Gérer lurgence en construisant lavenir

COMBE_2022_07_12_Portraits officiels de Jean-Christophe Combe, Ministre des Solidarités, de l’Autonomie et des Personnes handicapées de France. Ministeres sociaux / DICOM / JEANNE ACCORSINI / Sipa Press.

Ancien directeur général de la Croix-Rouge française, auteur de « LHumanité ne se négocie pas », homme de terrain et d’engagement, Jean-Christophe Combe lançait en 2017 un appel à fonder une société préparée à des défis imminents, notamment aux crises environnementale, sociale et migratoire, avant de devenir en 2022, ministre au sein du gouvernement d’Elisabeth Borne.

Rencontre avec Jean-Christophe Combe, ministre des Solidarités, de l’Autonomie et des Personnes handicapées.

Propos recueillis par Mélanie Bénard-crozat

L’ère de la vulnérabilité

Face aux crises successives inédites, le Gouvernement a défini une boussole afin d’organiser sa réponse politique : la protection des populations, notamment celle des plus fragiles, afin de permettre à toutes et tous de vivre mieux.

Pour assurer cette ambition, nous avons mis en œuvre des solutions efficaces pour aider concrètement les Français face à l’urgence de l’inflation, mais aussi à plus long terme pour assurer des transformations structurelles de notre modèle social. L’objectif a une double temporalité : gérer l’urgence en construisant l’avenir.

Pour préserver le niveau de vie des Français durant la crise sanitaire le Gouvernement a mis en œuvre l’activité partielle, le fonds de solidarité qui a permis de soutenir 2 millions d’entreprises, les prêts garantis par l’Etat ou encore le plan France relance.

Pour construire l’avenir et atteindre l’objectif de neutralité carbone en 2050 nous agissons dès aujourd’hui. Les dépenses publiques pour la transition écologique se sont élevées à 30 milliards d’euros en 2021 contre 12 milliards d’euros en 2012. Afin d’accompagner nos concitoyens dans cet effort sans précédent de sobriété et lutter contre la crise énergétique nous avons mis en place un chèque exceptionnel de 100 euros en décembre 2021 pour 5,8 millions de ménages ainsi qu’un nouveau chèque élargi versé d’ici la fin de l’année 2022 qui concernera 12 millions de foyers. Nous avons également édicté un Bouclier tarifaire sur les prix du gaz et de l’électricité sans lequel les prix auraient augmenté de 120%.

Les plus vulnérables sont souvent les plus exposés aux risques, et donc plus facilement victimes des crises. Ce sont bien souvent les mêmes qui habitent dans des passoires énergétiques, subissent le plus l’inflation dans leur budget, sont frappés par les vagues de chaleur estivales et bénéficient de l’aide alimentaire. Ce sont pour eux que nous agissons. La transition écologique doit être fondamentalement solidaire. 

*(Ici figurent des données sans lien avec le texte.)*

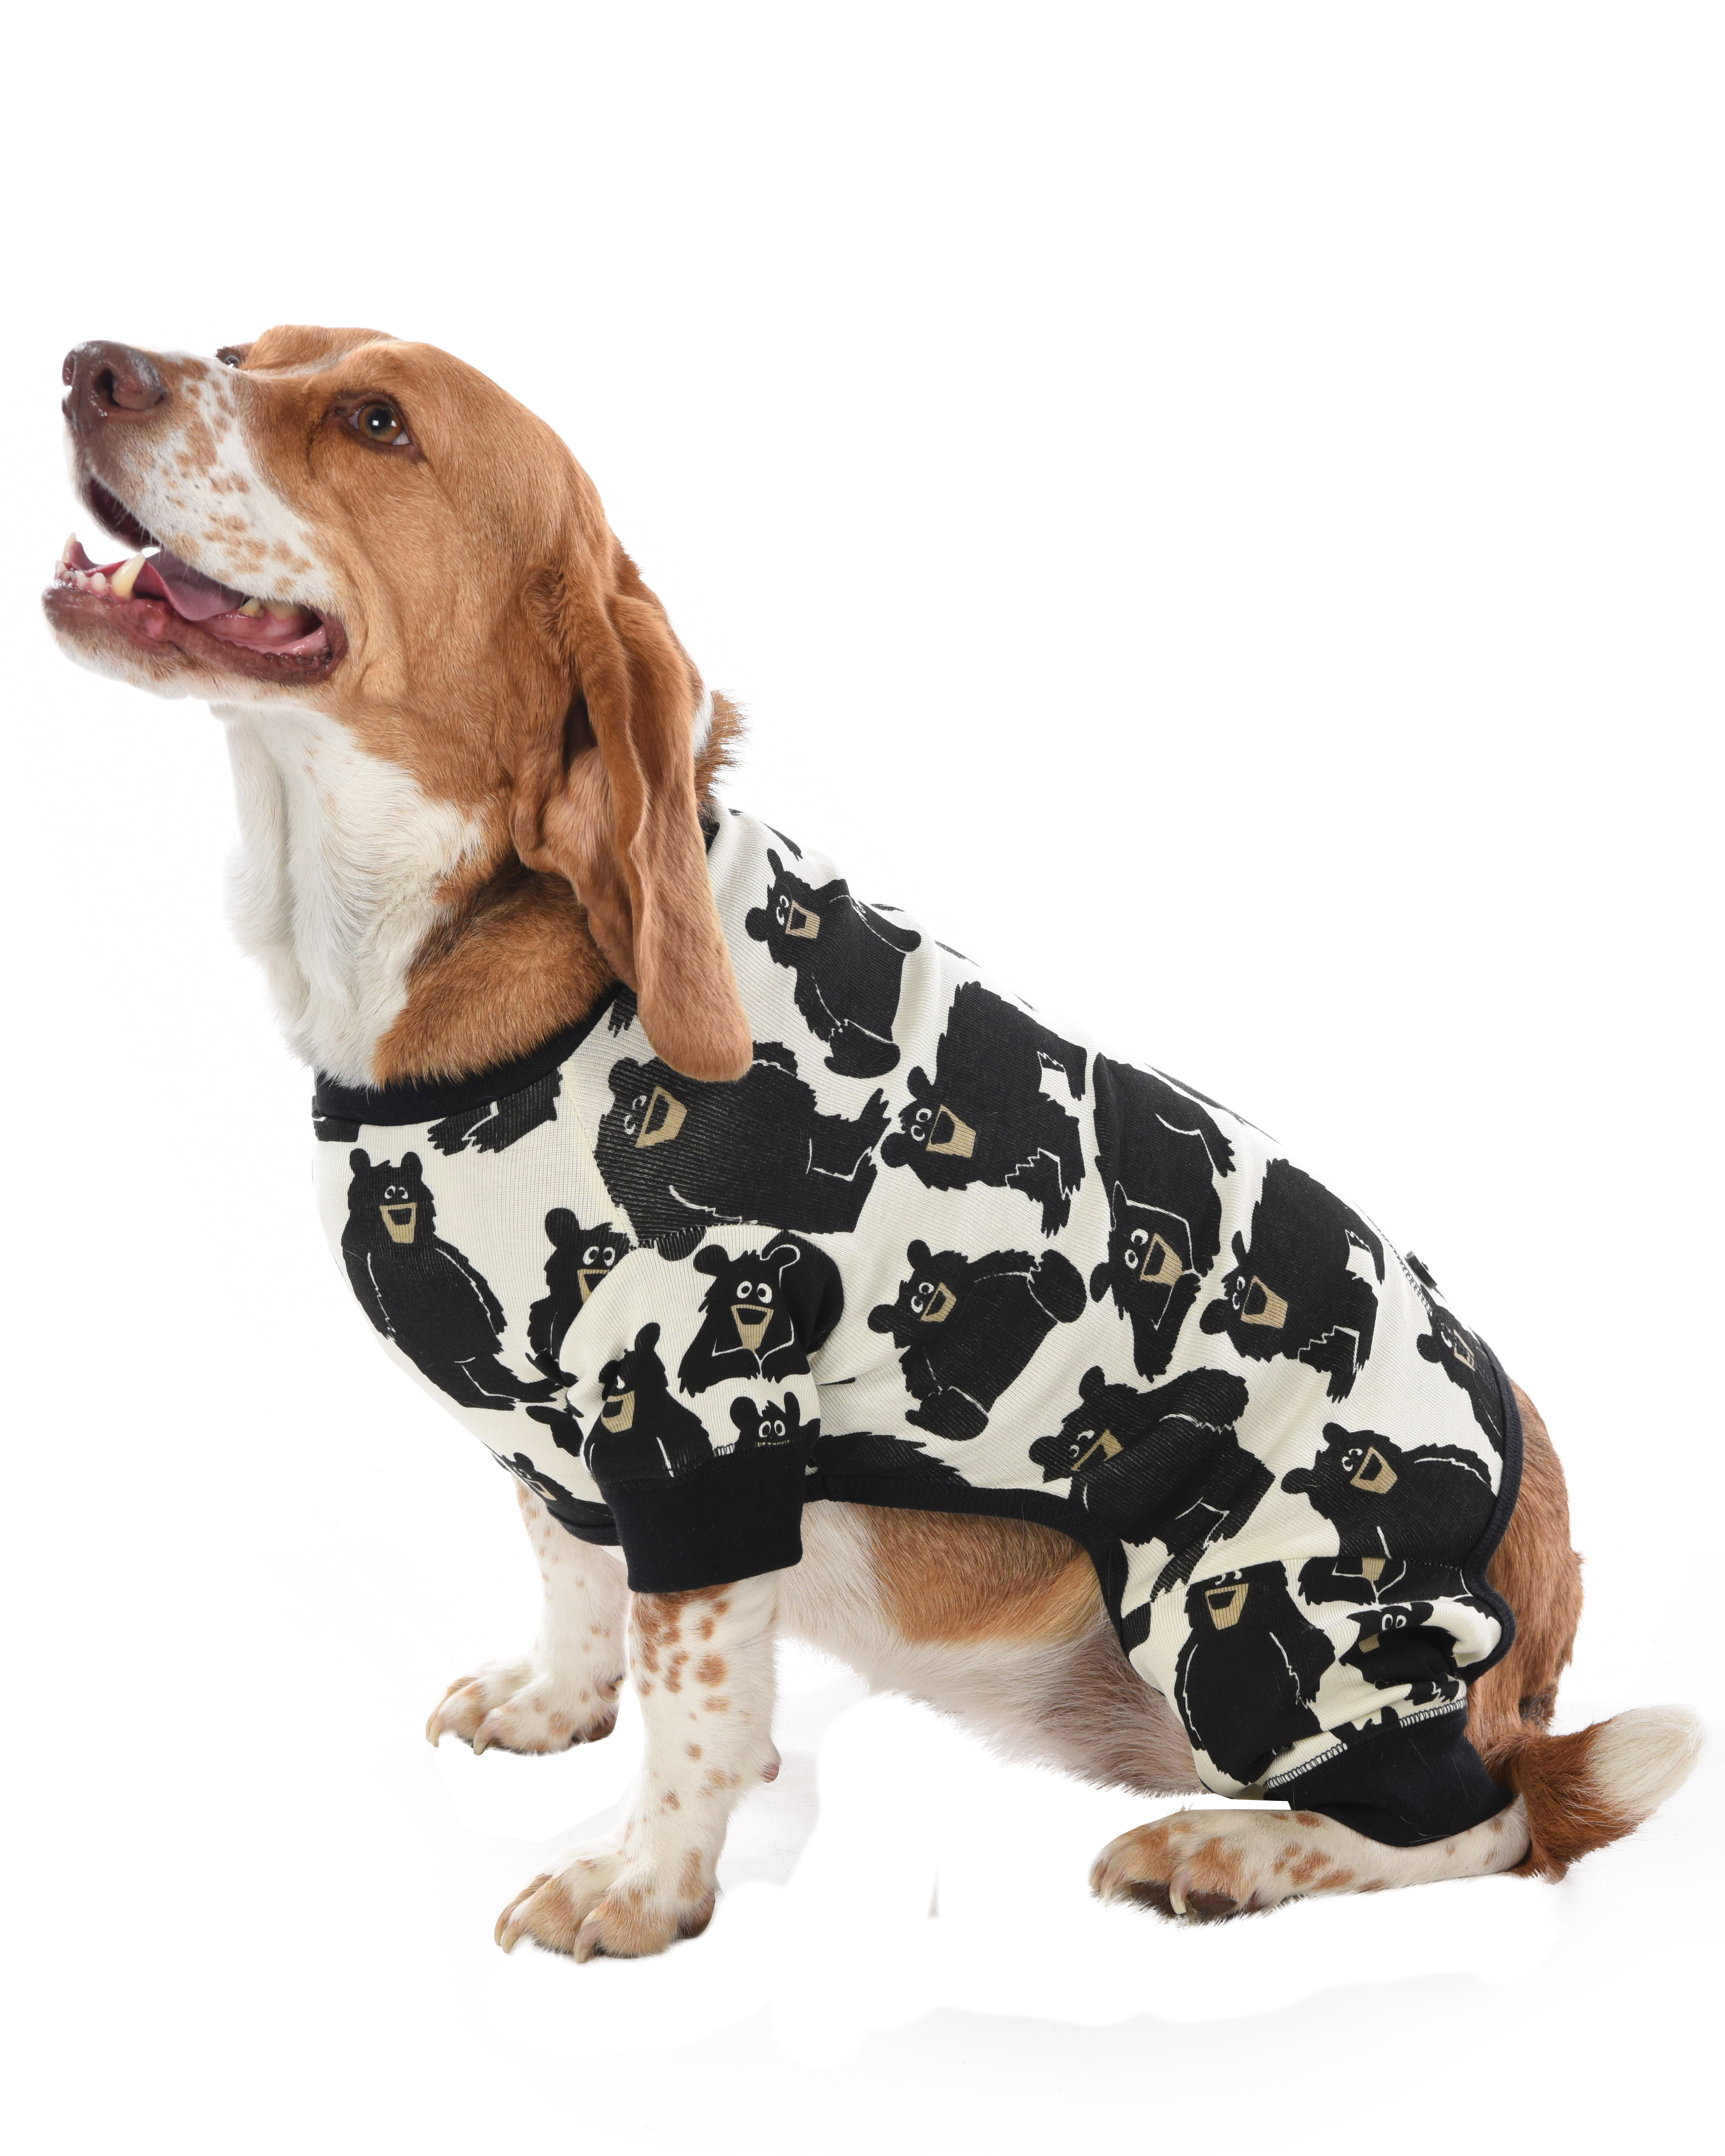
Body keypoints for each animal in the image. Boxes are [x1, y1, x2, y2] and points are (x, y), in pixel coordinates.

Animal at [341, 1150, 560, 1411]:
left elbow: (466, 1267)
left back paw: (529, 1392)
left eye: (404, 1189)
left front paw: (497, 1314)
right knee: (449, 1374)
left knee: (484, 1365)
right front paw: (385, 1326)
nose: (396, 1191)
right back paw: (494, 1402)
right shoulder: (356, 1252)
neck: (404, 1248)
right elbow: (366, 1285)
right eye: (383, 1191)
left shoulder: (440, 1246)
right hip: (429, 1347)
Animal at [867, 1239, 1086, 1441]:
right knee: (960, 1411)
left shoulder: (1004, 1280)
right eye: (916, 1304)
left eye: (926, 1287)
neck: (959, 1315)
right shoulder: (926, 1357)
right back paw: (926, 1413)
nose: (935, 1302)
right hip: (968, 1394)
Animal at [879, 980, 1088, 1234]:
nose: (943, 1129)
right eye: (918, 1134)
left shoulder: (1028, 1112)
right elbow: (1040, 1178)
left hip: (1019, 1027)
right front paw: (1056, 1212)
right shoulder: (1009, 1169)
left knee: (1057, 1047)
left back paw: (1078, 1077)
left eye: (924, 1115)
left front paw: (1072, 1176)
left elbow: (1066, 1129)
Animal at [1088, 1056, 1236, 1381]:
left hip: (1161, 1102)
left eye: (1139, 1238)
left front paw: (1205, 1256)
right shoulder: (1148, 1336)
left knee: (1196, 1117)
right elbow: (1154, 1351)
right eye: (1131, 1259)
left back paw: (1221, 1150)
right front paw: (1188, 1285)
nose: (1153, 1260)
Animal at [1199, 1157, 1385, 1400]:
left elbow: (1368, 1307)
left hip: (1329, 1207)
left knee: (1367, 1237)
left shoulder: (1339, 1295)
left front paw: (1356, 1366)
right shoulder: (1311, 1344)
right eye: (1237, 1301)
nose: (1254, 1299)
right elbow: (1341, 1348)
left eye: (1241, 1285)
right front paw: (1340, 1383)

Mais la pandémie nous aura également permis de prendre conscience d’une vulnérabilité générale. On avait tendance à croire qu’elle n’affectait que certaines franges de la population. Mais ce contexte inédit nous a fait réaliser que chacun, selon le contexte, pouvait devenir vulnérable. Ces différentes crises qui se succèdent, engendrent un contexte anxiogène, mais aussi beaucoup d’humilité et un principe de solidarité extrêmement puissant. C’est ce qu’il faut entretenir pour bâtir une société résiliente.

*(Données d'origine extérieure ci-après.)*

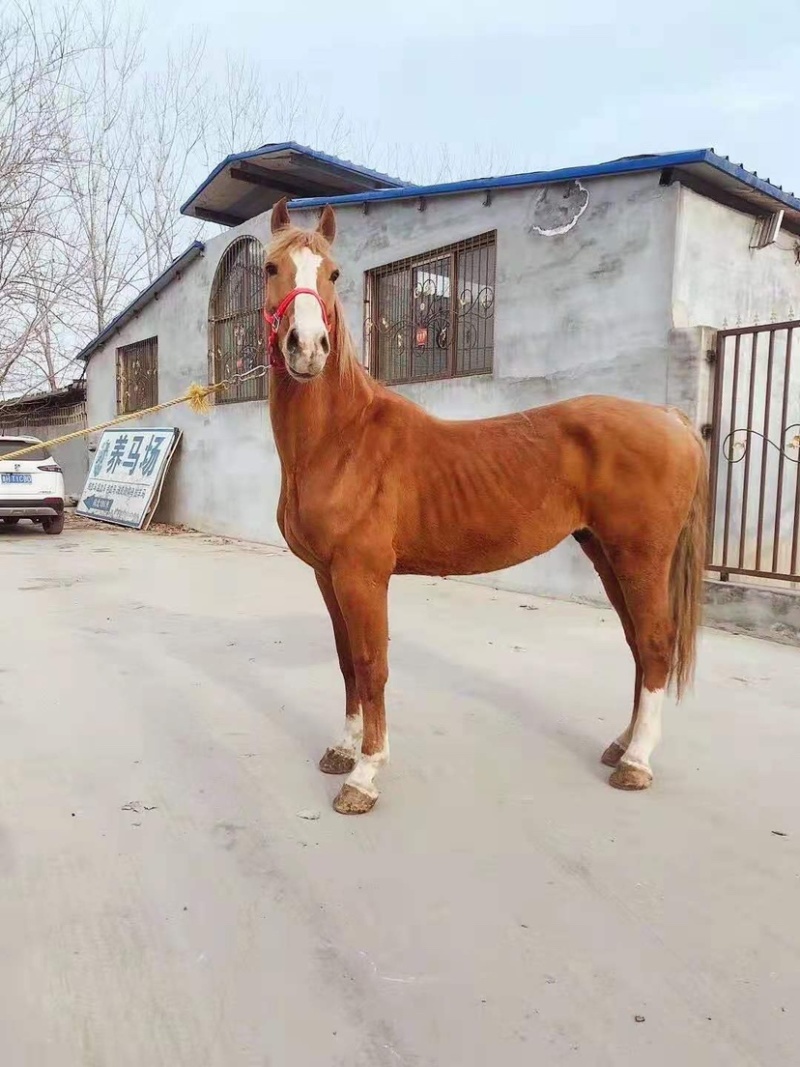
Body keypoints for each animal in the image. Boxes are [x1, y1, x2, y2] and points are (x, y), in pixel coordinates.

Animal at [265, 196, 708, 815]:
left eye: (332, 274)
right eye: (270, 269)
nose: (306, 349)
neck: (340, 440)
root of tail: (671, 419)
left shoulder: (362, 574)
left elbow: (372, 665)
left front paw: (364, 775)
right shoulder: (327, 575)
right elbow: (347, 660)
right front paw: (342, 751)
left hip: (642, 555)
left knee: (656, 643)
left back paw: (637, 763)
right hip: (606, 554)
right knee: (640, 648)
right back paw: (622, 745)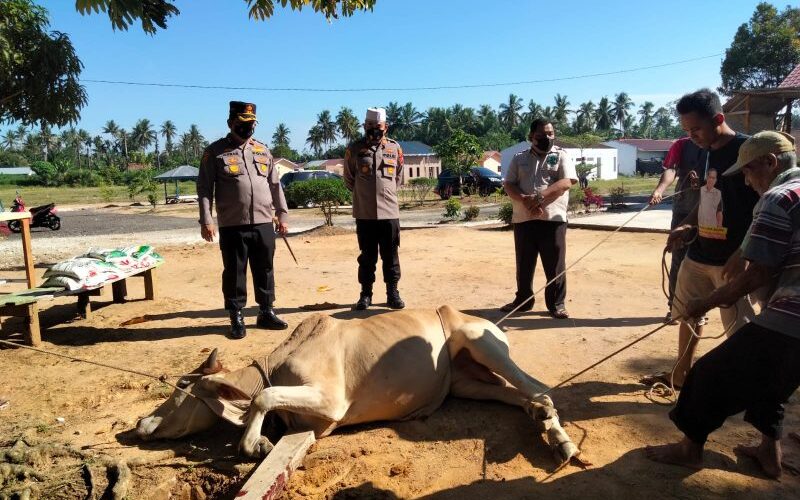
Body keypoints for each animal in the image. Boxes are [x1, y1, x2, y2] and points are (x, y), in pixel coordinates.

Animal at [135, 306, 583, 466]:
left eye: (180, 386)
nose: (140, 424)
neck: (275, 364)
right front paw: (260, 440)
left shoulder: (330, 403)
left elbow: (263, 397)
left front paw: (251, 444)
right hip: (464, 383)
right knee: (518, 396)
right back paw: (544, 425)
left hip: (480, 341)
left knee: (538, 387)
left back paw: (561, 440)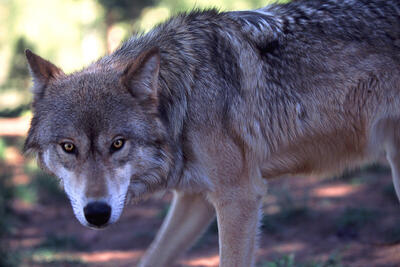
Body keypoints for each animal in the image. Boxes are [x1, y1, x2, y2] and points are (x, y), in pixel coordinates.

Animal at [24, 0, 400, 266]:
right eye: (68, 147)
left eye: (118, 144)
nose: (97, 213)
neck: (184, 99)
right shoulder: (194, 199)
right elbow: (152, 257)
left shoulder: (240, 197)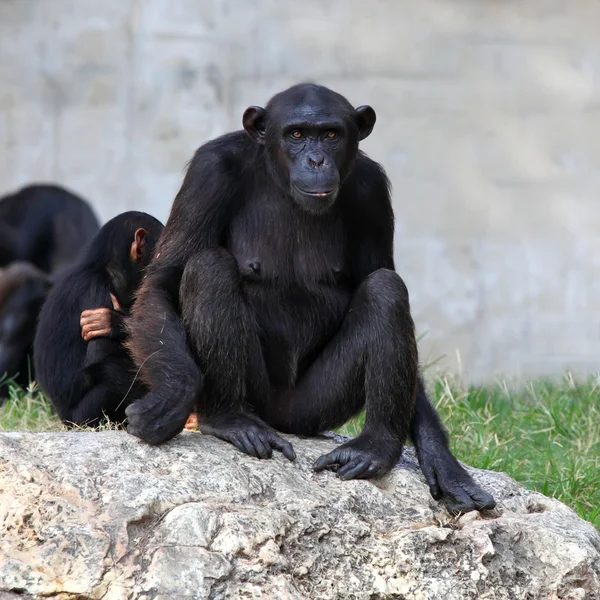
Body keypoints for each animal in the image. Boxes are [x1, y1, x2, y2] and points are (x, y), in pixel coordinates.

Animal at [124, 84, 494, 512]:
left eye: (331, 134)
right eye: (297, 134)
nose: (316, 159)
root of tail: (283, 420)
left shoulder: (371, 191)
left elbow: (377, 273)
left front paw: (441, 459)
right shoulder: (209, 172)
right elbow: (164, 280)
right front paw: (171, 397)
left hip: (316, 409)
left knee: (386, 289)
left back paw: (374, 448)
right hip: (259, 397)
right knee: (207, 266)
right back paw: (227, 419)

La chaîne des solidarités 

Le contexte économique et géopolitique crée une hausse mondiale des prix. Face à l’inflation, nous protégeons les ménages les plus fragiles, notamment avec le paquet pouvoir d’achat voté cet été. La situation est incertaine et nous restons vigilants. Nous continuerons évidemment d’agir dans les mois à venir pour protéger les plus fragiles des aléas de la conjoncture économique.

Nos politiques de solidarité doivent viser une mobilisation de l’ensemble de la société. La solidarité et la lutte contre la pauvreté vont au-delà de la seule action du ministère des Solidarités, mais concernent aussi le ministère du logement, de la santé ou encore du travail. 

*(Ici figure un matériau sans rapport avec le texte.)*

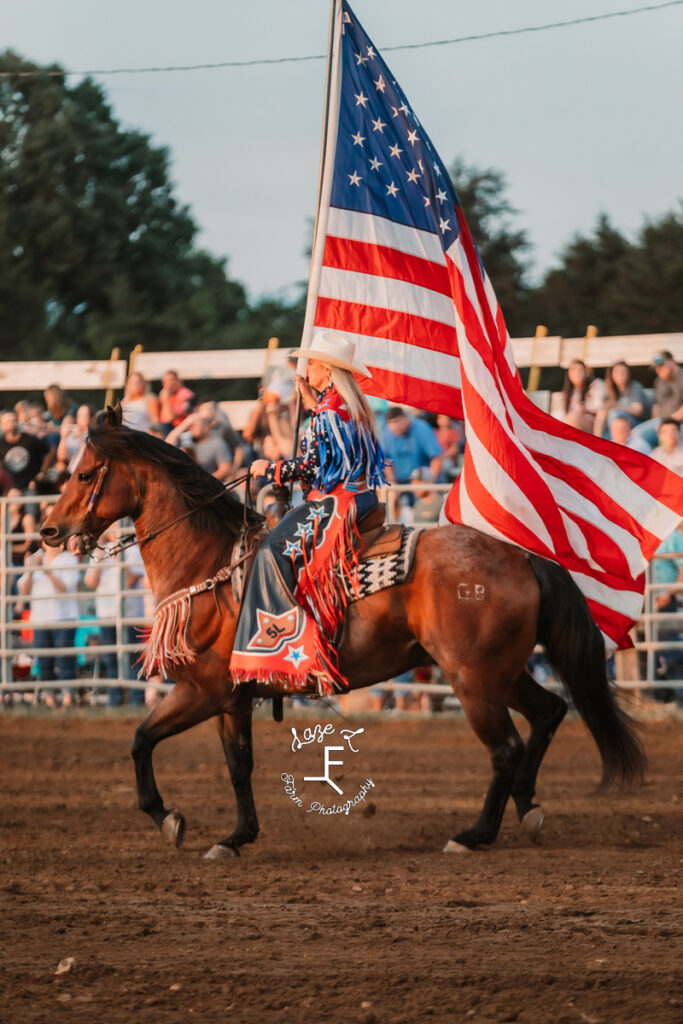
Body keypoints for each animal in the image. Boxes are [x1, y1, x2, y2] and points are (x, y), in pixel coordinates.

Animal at [40, 405, 643, 856]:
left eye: (85, 473)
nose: (49, 529)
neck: (209, 565)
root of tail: (522, 558)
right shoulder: (233, 698)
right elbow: (236, 765)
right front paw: (236, 837)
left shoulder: (204, 690)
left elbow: (144, 740)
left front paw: (169, 819)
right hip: (501, 673)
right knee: (549, 713)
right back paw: (528, 807)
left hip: (473, 679)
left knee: (507, 747)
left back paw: (474, 834)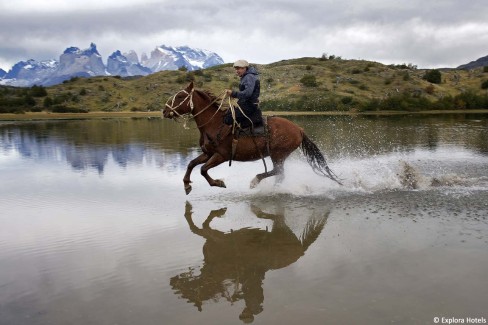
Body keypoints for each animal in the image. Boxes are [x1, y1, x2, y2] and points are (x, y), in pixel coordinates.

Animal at [162, 81, 342, 194]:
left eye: (180, 97)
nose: (164, 111)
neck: (214, 123)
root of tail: (299, 129)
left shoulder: (221, 155)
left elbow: (203, 169)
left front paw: (218, 183)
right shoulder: (208, 153)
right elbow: (192, 164)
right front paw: (187, 185)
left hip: (278, 154)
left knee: (278, 172)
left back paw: (257, 182)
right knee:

C’est aussi ce que l’on appelle « la chaine des solidarités ». Aujourd’hui, l’Etat agit en étroite concertation avec les associations, les collectivités, les professionnels de l’action sociale et les citoyens engagés. La voie contractuelle entre Etat et collectivités initiée depuis 2019 dans la stratégie Pauvreté doit être poursuivie et enrichie. Elle pourrait prendre la forme d’un Pacte des solidarités conclu entre l’Etat et les collectivités, comme avec les organismes de sécurité sociale, pour définir les objectifs communs pour l’ensemble du quinquennat ainsi que les orientations stratégiques à l’échelle de nos territoires. Ainsi, nous pourrions répondre aux réalités de terrain de la manière la plus efficace possible.

Nous comptons aussi sur les citoyens déjà très engagés et directement concernés par la construction de ces politiques.

Former la population à se protéger

La résilience, c’est la protection pendant la crise et l’accompagnement en sortie de crise, mais c’est surtout beaucoup de préparation, de sensibilisation et d’anticipation. La résilience et l’engagement de tous impliquent que les citoyens soient informés et formés. Nous le savons, les premières heures d’une crise sont déterminantes. Si la population n’a aucune notion de secours, la catastrophe est totale. Il faut donc que chacun soit capable de prendre soin de lui-même et de son entourage, que tous les acteurs aient la culture de la coopération et l’habitude d’agir en complémentarité. C’est un héritage que j’emporte avec moi de la Croix-Rouge et j’en suis très fier. C’est une réponse collective qui nous permettra de répondre aux défis d’aujourd’hui et de demain.

Selon moi, une société résiliente c’est une société du lien social, une société de proximité, une société du soin, une société préparée, une société de l’humain.